"AI is incorruptible"
The Guardian published an article yesterday claiming that Albania created an AI 'minister' that would be responsible for public procurement in the country. The logic behind this idea is to make Albania "a country where public tenders are 100% free of corruption" in the words of Edi Rama, Albania's prime-minister. The objective being to remove the decision-making power for awarding contracts from ministers (and officials) and instead trusting that to a piece of software. I am at a loss for words.
Diella, the new minister, seems to be an evolution of an AI system introduced in January to help users when using the e-Albania with voice inputs, working as a virtual assistant of sorts.
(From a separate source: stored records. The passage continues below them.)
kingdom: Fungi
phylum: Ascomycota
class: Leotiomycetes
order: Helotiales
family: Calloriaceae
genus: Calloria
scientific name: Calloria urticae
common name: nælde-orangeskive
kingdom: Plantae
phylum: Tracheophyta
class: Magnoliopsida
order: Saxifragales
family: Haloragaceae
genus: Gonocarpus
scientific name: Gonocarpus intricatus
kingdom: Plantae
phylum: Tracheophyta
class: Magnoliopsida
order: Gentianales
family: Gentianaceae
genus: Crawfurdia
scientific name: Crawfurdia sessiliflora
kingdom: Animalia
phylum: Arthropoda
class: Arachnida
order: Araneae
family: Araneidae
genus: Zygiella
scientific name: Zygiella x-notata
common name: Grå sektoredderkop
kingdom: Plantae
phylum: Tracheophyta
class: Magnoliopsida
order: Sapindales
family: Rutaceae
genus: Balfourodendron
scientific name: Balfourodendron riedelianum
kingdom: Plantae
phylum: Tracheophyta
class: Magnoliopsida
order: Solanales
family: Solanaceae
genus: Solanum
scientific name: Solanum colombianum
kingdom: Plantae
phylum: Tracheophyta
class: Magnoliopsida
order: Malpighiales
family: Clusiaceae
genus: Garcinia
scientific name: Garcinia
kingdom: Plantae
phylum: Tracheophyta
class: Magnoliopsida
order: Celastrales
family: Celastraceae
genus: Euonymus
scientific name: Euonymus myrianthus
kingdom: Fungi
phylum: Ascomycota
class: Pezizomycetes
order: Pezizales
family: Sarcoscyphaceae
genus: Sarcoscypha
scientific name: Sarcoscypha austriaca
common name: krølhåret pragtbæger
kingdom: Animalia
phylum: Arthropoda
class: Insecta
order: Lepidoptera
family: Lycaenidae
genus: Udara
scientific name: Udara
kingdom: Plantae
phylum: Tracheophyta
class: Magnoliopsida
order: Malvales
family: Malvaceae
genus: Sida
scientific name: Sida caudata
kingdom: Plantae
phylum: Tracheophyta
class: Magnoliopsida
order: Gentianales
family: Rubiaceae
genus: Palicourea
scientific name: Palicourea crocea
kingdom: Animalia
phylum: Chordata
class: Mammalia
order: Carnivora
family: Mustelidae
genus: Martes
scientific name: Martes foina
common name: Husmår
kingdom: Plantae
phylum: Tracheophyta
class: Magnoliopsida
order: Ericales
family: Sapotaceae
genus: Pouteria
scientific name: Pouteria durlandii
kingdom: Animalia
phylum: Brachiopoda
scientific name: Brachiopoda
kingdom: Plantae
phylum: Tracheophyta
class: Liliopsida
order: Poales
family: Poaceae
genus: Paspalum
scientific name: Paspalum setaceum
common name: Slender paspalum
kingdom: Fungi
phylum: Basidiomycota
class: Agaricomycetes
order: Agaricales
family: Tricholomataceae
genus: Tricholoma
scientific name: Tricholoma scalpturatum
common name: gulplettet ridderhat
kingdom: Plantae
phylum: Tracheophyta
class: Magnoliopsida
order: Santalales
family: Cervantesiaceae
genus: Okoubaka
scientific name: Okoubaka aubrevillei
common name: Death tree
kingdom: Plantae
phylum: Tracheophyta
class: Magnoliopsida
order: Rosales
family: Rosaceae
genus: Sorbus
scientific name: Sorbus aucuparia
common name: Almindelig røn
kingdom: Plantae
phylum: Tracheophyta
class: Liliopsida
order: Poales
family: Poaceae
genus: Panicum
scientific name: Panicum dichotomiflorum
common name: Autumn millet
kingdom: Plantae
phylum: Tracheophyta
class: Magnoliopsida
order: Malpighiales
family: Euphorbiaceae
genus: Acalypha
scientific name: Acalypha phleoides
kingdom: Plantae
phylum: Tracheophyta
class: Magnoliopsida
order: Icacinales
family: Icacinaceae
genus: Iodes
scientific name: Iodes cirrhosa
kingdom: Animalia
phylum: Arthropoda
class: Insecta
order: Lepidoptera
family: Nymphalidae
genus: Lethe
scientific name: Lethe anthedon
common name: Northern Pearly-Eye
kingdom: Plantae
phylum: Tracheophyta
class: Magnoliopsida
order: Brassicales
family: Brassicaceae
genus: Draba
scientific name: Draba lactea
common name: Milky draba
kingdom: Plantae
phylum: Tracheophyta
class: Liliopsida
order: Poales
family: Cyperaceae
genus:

Unfortunately the reports in English are not really technical enough to disclose exactly how this AI system is operating. Is it a LLM? Is it simply a decision-tree translated into code? Are these smart contracts masquerading as AI systems?
Beyond the obvious jokes about attendance to cabinet meetings and if the Albanian government will undertake a reshuffle every time a future update to Diella is made available, there something important to discuss here.
Albania may be the first but surely won't be the last country falling to the siren call that humans when handling procurement are fallible and as such the decision-making should be passed on to a machine instead. Beyond the usual pitfalls that one can point here, for example LLMs are probabilistic systems while procurement decisions are deterministic, it is the fundamental idea that is problematic.
An IT system - 'AI' or otherwise - will be as good, secure and aligned as programmed with a leeway for bugs and omissions. It is perfectly conceivable that the programming can be weaponised and hijacked to achieve certain purposes, be them corruption or mere influence peddling. When using an 'AI system' to make decisions in procurement the corrupt intent becomes a lot harder to find out since, well, it was the machine that decided, not a corrupt human. This is more so for AI systems operating like black boxes. And even without any foul play, software always has bugs so any aggrieved bidder would need to attack a decision not on its merits but on the software that led to such decision. Even assuming all relevant code is made available for inspection, good luck in explaining that to a judge.
So, yes AI is definitely corruptible be it by being harnessed for corrupt purposes or bugs in the code/training 'corrupting' the decision-making itself.